I wonder how much of this he comprehends.  He’s never been to an emergency room, and I must be using words that he doesn’t know yet.  How strange this must be for him.  And maybe it is just a little too gruesome, after all.  The scar on my face and the dog that bit me.  The complexity of a world that has history in addition to shape; that reverberates with memory and implication, blood, pain, and danger.  Encountering, in the malleability of his childhood, the inveterate scars of the adult personality.  But he listens thoughtfully, and I keep talking, noticing how with each retelling new details emerge, while others disappear, as this tale of mine inches toward a final, satisfying form.

I wonder, too, if he knows what differentiates the two types of stories he keeps wanting to hear, over and over again—the essential distinction between Long John Silver and this light -brown little Terrier.  Only one of them can’t be made nice through a simple flick of the imagination.  Only one of them still stirs the trace of a nervous reaction in the pulse and breath of his father.  He is still too young to be deliberately cruel—he simply has a thirst for stories, and as his awakening mind pushes its way forward, with more curiosity than tact, it unwittingly hauls up against the weakness of his storyteller.  And I forgive him, as I hope I will also do in the future when his cruelty becomes more deliberate.  But even more, I thank him, because when he stumbles on something painful in the landscape of my soul it is my opportunity to be tender from a place of hurt, which feels like a healing.

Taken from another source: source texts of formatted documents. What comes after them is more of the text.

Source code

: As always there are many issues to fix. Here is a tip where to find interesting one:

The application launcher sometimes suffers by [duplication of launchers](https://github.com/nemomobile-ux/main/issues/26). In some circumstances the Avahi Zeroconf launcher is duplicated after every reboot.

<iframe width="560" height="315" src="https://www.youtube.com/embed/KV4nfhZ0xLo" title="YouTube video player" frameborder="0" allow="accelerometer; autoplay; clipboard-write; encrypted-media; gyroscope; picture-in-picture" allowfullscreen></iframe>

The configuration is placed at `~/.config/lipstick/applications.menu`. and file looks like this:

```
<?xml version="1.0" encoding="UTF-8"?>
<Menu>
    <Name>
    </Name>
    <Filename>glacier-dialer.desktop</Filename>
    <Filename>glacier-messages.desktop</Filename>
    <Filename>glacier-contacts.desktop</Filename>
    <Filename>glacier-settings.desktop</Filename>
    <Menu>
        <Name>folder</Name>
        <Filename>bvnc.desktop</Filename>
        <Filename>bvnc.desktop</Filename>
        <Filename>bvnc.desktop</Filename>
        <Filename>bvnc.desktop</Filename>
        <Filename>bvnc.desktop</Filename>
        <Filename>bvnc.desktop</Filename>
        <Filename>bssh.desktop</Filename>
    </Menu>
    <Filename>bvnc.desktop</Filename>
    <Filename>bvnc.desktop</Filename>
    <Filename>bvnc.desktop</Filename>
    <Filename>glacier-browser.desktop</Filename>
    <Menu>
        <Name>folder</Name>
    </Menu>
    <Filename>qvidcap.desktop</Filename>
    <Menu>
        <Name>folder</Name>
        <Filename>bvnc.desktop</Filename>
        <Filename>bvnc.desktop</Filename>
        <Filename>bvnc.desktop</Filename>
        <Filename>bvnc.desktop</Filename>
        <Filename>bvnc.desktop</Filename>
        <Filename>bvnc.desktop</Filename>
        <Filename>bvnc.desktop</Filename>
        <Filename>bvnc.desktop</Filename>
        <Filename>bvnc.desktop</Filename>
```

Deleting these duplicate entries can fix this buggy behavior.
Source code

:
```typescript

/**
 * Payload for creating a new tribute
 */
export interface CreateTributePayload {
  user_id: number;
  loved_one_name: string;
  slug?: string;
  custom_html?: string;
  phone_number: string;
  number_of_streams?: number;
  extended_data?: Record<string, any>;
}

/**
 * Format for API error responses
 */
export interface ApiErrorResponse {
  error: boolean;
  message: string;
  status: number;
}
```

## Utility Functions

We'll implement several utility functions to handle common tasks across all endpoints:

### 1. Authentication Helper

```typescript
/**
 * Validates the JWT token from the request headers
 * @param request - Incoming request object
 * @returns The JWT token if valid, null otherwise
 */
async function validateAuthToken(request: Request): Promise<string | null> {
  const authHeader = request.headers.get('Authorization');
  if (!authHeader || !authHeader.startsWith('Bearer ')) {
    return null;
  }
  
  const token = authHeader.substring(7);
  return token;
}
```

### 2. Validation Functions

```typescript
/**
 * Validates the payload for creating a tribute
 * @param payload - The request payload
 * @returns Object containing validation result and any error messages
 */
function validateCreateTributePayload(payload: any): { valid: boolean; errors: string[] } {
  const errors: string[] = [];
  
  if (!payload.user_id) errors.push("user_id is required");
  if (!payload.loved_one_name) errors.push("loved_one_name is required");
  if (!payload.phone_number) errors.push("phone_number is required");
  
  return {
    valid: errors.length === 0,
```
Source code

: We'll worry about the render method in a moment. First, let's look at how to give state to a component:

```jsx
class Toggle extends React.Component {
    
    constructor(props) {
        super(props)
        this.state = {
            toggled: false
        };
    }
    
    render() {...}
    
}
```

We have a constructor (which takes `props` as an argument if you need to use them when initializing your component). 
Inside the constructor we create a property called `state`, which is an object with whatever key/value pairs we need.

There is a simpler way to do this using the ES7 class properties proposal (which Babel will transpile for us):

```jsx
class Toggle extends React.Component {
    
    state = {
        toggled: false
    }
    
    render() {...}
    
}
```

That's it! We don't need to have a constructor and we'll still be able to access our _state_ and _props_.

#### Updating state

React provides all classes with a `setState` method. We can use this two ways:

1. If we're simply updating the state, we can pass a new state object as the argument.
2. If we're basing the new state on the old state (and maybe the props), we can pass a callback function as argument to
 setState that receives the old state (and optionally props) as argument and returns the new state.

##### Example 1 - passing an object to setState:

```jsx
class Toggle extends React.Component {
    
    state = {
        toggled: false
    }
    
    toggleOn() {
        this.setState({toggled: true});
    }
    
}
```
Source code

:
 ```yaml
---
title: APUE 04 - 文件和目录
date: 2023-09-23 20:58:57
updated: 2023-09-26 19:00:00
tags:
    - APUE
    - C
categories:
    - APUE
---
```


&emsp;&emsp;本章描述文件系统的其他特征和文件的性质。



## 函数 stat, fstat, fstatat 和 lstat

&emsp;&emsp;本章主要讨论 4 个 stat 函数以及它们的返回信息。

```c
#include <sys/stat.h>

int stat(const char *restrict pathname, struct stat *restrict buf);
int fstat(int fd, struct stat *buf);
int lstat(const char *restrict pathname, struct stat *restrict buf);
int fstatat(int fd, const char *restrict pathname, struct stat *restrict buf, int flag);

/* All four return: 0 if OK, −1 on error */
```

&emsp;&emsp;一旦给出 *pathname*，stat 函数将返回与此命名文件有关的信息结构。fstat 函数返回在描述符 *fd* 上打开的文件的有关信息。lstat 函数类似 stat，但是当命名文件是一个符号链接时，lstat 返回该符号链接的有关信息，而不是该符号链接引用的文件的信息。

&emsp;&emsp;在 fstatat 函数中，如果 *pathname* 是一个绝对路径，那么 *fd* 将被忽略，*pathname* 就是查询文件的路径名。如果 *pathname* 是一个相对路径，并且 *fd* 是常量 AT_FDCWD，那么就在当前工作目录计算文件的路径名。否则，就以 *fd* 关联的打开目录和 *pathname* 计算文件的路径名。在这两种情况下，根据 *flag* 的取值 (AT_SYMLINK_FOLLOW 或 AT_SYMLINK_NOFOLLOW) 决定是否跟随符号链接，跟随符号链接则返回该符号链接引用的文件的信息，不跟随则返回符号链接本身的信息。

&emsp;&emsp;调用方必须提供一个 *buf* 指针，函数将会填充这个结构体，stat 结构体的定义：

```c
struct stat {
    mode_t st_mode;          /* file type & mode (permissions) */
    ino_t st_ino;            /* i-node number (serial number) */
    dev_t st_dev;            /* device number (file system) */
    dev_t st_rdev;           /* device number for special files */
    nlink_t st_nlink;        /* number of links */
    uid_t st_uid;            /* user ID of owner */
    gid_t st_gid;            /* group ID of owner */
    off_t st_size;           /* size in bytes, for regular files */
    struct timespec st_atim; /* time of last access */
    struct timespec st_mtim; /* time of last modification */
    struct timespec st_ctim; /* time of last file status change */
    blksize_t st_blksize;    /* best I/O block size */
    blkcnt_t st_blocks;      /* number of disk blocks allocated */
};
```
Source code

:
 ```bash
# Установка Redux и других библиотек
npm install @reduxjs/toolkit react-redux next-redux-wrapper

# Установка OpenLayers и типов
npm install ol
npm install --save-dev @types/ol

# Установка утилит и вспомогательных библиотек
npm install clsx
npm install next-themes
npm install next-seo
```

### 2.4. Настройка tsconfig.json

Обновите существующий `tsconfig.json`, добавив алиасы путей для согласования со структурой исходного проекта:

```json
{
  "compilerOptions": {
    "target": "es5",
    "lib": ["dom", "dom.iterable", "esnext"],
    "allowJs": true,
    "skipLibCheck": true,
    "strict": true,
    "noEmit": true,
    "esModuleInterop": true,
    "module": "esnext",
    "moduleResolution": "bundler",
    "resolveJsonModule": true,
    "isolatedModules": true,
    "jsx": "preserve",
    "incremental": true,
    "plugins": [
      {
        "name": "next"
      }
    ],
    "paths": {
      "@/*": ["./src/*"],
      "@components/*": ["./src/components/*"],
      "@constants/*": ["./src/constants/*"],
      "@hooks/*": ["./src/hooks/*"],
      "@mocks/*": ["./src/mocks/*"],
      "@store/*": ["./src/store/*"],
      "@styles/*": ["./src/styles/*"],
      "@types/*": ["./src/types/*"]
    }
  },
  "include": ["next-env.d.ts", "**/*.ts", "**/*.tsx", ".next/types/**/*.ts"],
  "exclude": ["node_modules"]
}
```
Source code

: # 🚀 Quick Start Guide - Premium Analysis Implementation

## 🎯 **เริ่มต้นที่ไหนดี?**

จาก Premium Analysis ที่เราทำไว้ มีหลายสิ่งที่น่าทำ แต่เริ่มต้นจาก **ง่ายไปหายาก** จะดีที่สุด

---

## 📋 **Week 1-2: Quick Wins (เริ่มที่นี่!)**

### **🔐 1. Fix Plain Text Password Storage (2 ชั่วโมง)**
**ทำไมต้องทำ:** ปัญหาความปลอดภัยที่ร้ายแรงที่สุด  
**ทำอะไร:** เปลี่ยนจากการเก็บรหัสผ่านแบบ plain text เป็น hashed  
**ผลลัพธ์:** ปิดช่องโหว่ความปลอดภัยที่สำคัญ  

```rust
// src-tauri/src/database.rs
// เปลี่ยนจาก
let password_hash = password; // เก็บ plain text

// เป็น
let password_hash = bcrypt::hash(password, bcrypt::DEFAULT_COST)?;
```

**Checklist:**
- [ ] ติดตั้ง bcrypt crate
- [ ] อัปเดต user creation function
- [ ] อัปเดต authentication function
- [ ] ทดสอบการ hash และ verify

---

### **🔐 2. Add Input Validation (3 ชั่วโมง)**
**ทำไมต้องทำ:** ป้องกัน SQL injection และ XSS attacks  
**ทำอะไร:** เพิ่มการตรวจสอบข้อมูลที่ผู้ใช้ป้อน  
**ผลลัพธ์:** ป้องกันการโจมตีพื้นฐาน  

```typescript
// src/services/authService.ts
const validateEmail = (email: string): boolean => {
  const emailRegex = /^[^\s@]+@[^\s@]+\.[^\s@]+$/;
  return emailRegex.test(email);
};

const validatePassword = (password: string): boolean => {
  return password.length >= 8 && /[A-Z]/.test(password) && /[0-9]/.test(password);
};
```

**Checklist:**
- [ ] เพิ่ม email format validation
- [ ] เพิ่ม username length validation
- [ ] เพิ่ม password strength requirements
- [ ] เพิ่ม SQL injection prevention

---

Because what can an old ghost possibly want except to tell its story and be known?

“And then the doctor came in,” I tell him.  “Do you remember what the doctor did?”

“What did he did?”

Ata vokhen kelayot v’lev, we say in the prayers of Yom Kippur.  You, oh God, probe our innermost being, our heart and our kidneys, the dark mysteries of the body, and in this awesome vision give us opportunity to repent and become something new.  But it’s really nothing so grand, this miraculous force.  It’s a stumbling innocent, a little shepherd boy in pajamas inviting us to retell the story of a wound.

“He took this special black thread, it looked like it was thin black plastic, or something, and he stitched me right up with a needle, like he was sewing.”  I pantomime a run of stiches across my lip, and then across his lip, as well.  “And when I went back to my new school that I had just started, with my black stiches and my story about how the dog bit me, they all thought I was really tough.  But really I wasn’t.  And then they came out.  And then I had a scar.  And here I am!

“And that’s the whiskey story, little man.”

He is quiet for a moment, and then he says, “Tell it again.”

“That’s enough for now,” I say, and I take him up in my arms.  “Let’s go and greet the day.”